Anyone use red wine vinegar i have been thinking about it .Just have'nt pulled the trigger on that one yet


----------



## venture

Definitely try the red wine vinegar, it is one of my favorites.  The commercially produced ones will usually be in the same 5% acidity range as apple cider or distilled, but the flavor profile is much more to my taste.  I live in wine country, so I can sometimes get some home made out of people's barrels from a very old mother.  Good stuff!

Good luck and good smoking!


----------



## lexoutlaw

apple fan here......ive used some distilled....but not often.

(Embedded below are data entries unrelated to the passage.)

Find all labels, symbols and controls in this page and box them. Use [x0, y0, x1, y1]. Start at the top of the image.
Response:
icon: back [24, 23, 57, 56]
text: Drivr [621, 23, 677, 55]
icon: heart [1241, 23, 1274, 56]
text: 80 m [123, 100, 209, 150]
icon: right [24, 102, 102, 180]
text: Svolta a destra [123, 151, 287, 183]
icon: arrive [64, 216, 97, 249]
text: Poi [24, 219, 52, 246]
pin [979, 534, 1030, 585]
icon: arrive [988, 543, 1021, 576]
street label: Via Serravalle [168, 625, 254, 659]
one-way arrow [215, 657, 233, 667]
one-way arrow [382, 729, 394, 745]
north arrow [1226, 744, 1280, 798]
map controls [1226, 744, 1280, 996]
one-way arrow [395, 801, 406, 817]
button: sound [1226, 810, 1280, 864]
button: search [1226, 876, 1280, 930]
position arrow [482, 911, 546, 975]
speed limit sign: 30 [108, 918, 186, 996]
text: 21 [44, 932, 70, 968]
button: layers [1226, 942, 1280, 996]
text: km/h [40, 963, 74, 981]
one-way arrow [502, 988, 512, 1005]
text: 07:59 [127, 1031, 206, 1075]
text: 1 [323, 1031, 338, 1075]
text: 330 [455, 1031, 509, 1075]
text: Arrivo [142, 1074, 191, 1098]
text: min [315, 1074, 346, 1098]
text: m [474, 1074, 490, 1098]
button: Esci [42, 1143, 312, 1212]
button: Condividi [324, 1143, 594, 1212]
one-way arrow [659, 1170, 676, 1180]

i make a mop sauce with mustard, apple cider vinegar, brown sugar, and a lil cayenne....not overpowering at all, but keeps that moisture, and smells wonderful.


----------



## sqwib

michael ark said:


> Anyone use red wine vinegar i have been thinking about it .Just have'nt pulled the trigger on that one yet




Use red wine vinegar when making chicken patties.


----------



## chef jimmyj

Greetings all,

Just my 2 cents,  There are some wonderful full flavored vinegars like Tarragon, great with fish and beef, Sherry Vinegar, distinctive great in sauces with paprika and tomato, Rice Wine vinegar better for Asian preparations, Malt Vinegar a more muted mellow profile, Balsamic the best are slightly sweet with overtones of oak and caramel and Raspberry Vinegar, "tres chic" so very 90's. Cider Vinegar and Wine Vinegar are the oldest therefore are the most common in recipes. White Distilled Vinegar is best used for acid to highten the flavor of other ingredients without changing the flavor or adding any flavor.

It boils down to what are you making and most importantly, WHAT DO YOU LIKE?

Hope this helps...JJ


----------



## flyweed

man, if you guys really want to UP your games in your finishing sauces or mops.....just use your regular recipe..but substitute either Balsamic Vinegar or Rice Wine Vinegar!!! WOW...subtle changes to your overall flavor...you can basically have 3 different mops with basically the same recipe. I love doing this and find Rice Wine Vinegar is AWESOME!!


----------



## smokinstevo27

I like to blend cider and white half and half, it reduces the sweetness a bit which suits my taste.


----------



## michael ark

I have been use cider forever .But  i am just finding out  That i haven't tryed enough .Read just passing through exchange were he gives pineapple vinegar recipe.


----------